I also got an amazing sunrise with some amazing light. It was the perfect morning for a hot coffee and the last rest before the hike back to the parking lot.
I decided to do the longer hike past Solheim back to the car, which is supposed to be easier than the steep path through Vollen.
But as already mentioned, the “easiest” way turned out to be the hardest. However, the way through Solheim does start off flat and easy on the left side of a small lake; but due to snow melting, this was the wettest part of the entire hike.
Unfortunately, there are not too many easy parts on this trail either. At least not at the beginning of the hike back home.
Some of the easier parts along the trail back home, you will also have to hike up through the steep part in the middle here.
There’s not too much clean running water to gather along this section of the trail, so always refill your water bottle when you have the opportunity. I, on the other hand, did run out of water.
This section is flatter, but there are a few wide streams you will have to cross. There are also a couple of private cabins along this section.
Once you meet up with the old trail (where you turned left on the previous day to do the short way past Vollen), just follow the gravel road. You will soon be back at the parking lot where you parked your car.
Now the best thing to do is to head into Grotle and have lunch at Grotlesanden, another amazing beach in Norway.
How to get to Vetvika / Bremanger in Norway
Unfortunately, public transport in Norway is horribly bad outside the main cities, and Bremanger is no exception.
So having your own car is essential to see the best of Bremanger and this part of Norway. However, it is theoretically still possible to visit Vetvika by public transport, which is going to be a hassle.
There are a couple of ferries between Smørhamn kai/Kålvåg and Florø, the most western city in Norway. Then from Smørhavn, there are four busses (nr 663) to Grotle a day.
Tip: You can view the timetable here.
Florø Airport has a daily flight to both Bergen and Oslo.
Best Season to Visit Vetvika
The season to visit Vetvika is from early May to the end of September, but everything depends on how much snow there’s been on Bremanger during the winter.
As mentioned in this post already, I experienced wet knee-deep snow on some parts of the trail.
Where to stay in Bremanger
While wild camping is the only option in Vetvika, you can camp anywhere you want there.

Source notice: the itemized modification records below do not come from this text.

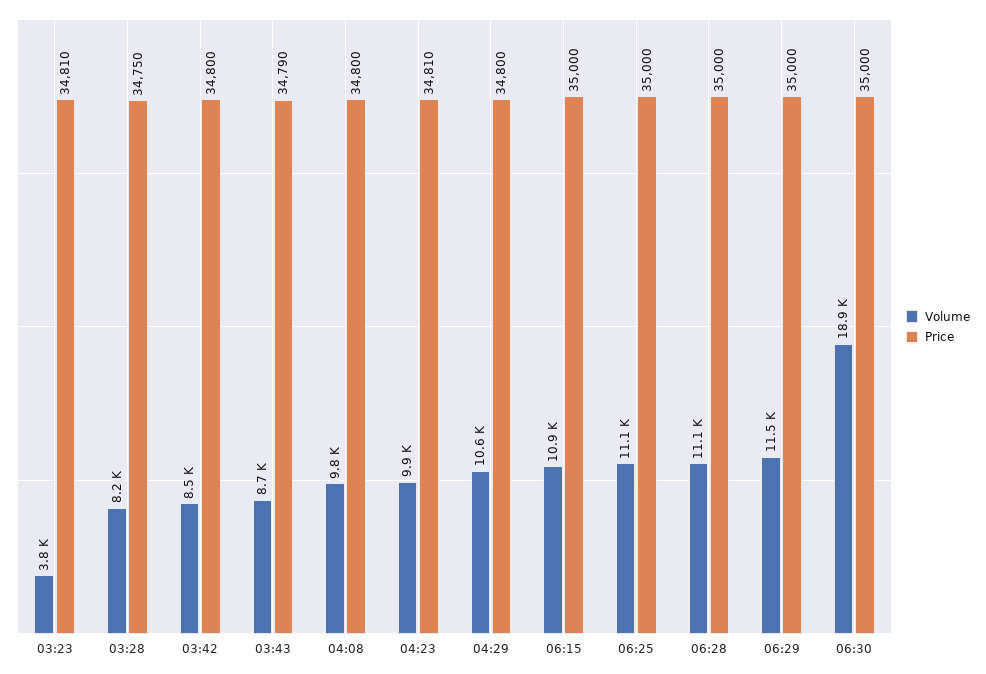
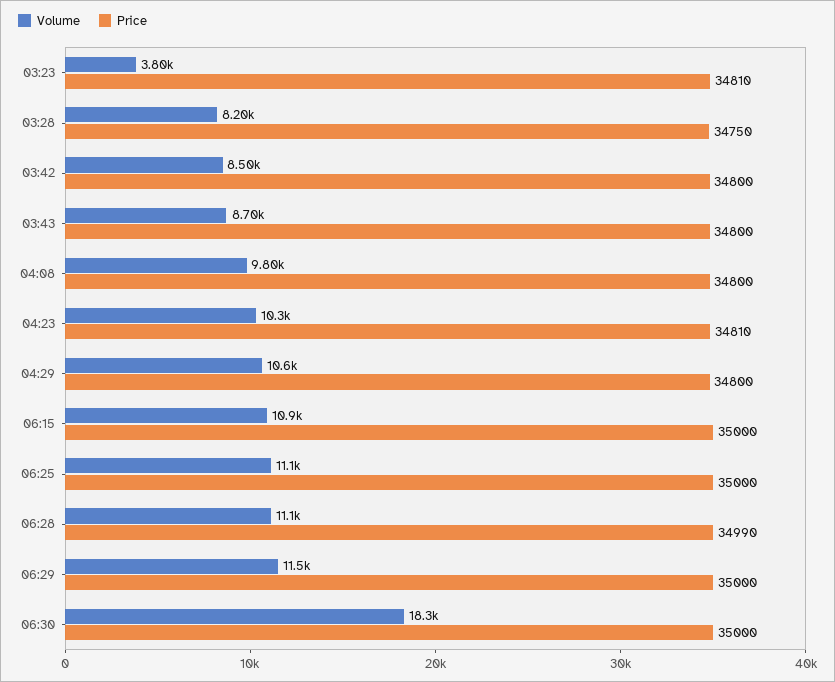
  {
    "Volume": {
      "03:23": 3800,
      "03:28": 8200,
      "03:42": 8500,
      "03:43": 8700,
      "04:08": 9800,
-     "04:23": 9900,
+     "04:23": 10300,
      "04:29": 10600,
      "06:15": 10900,
      "06:25": 11100,
      "06:28": 11100,
      "06:29": 11500,
-     "06:30": 18900
+     "06:30": 18300
    },
    "Price": {
      "03:23": 34810,
      "03:28": 34750,
      "03:42": 34800,
-     "03:43": 34790,
+     "03:43": 34800,
      "04:08": 34800,
      "04:23": 34810,
      "04:29": 34800,
      "06:15": 35000,
      "06:25": 35000,
-     "06:28": 35000,
+     "06:28": 34990,
      "06:29": 35000,
      "06:30": 35000
    }
  }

In Grotle, the closest small village, there are a couple of accommodation options.
Grotle is also home to a supermarket, post office, a Thai Restaurant, and a couple of small coffee shops.
Grotle is also home to another amazing beach and another off the beaten path destination in Norway – Grotlesanden.
It’s well worth buying some food in the supermarket and enjoying it on Grotlesanden.
The closest accommodation option to Vetvika is Havly Bed & Breakfast. It is located around 10 minutes east of Grotle and 5 minutes away from the parking lot where you start your hike to Vetvika beach.
Where to go next?
This part of Norway is home to many amazing places. Bremanger island is also home to Mt. Hornelsen, the highest seacliff in all of Europe.
The hike to the top of the 860-meter sea cliff offers a breathtaking drop straight down into the fjord from the top of Hornelen.
The hike to the top of Hornelen is 15.6km (9.6 miles) and normally takes 5 hours on a return journey.
About 100km (62 miles) and 2.5 hours further north (which includes a ferry ride), you will reach Hoddevika.
This is home to the best surfing spot in all of Norway and is visited by surfers from all over the world.
If surfing is not your thing, instead, drive 144km (90 miles) and 3.5 hours along the FV61 to Runde – home to the rare Atlantic Puffin bird.
Tip: If you love a good hike, you should visit Kjeragbolten or Preikestolen. Two other amazing hikes in Norway.
Visit the Most Beautiful Beach in Norway
Now you should know everything you need to experience this breathtakingly beautiful beach. As long as you are aware of the hike, there are no other difficulties that await you.
Relax, enjoy the sunset, and enjoy one of Norway’s hidden gems.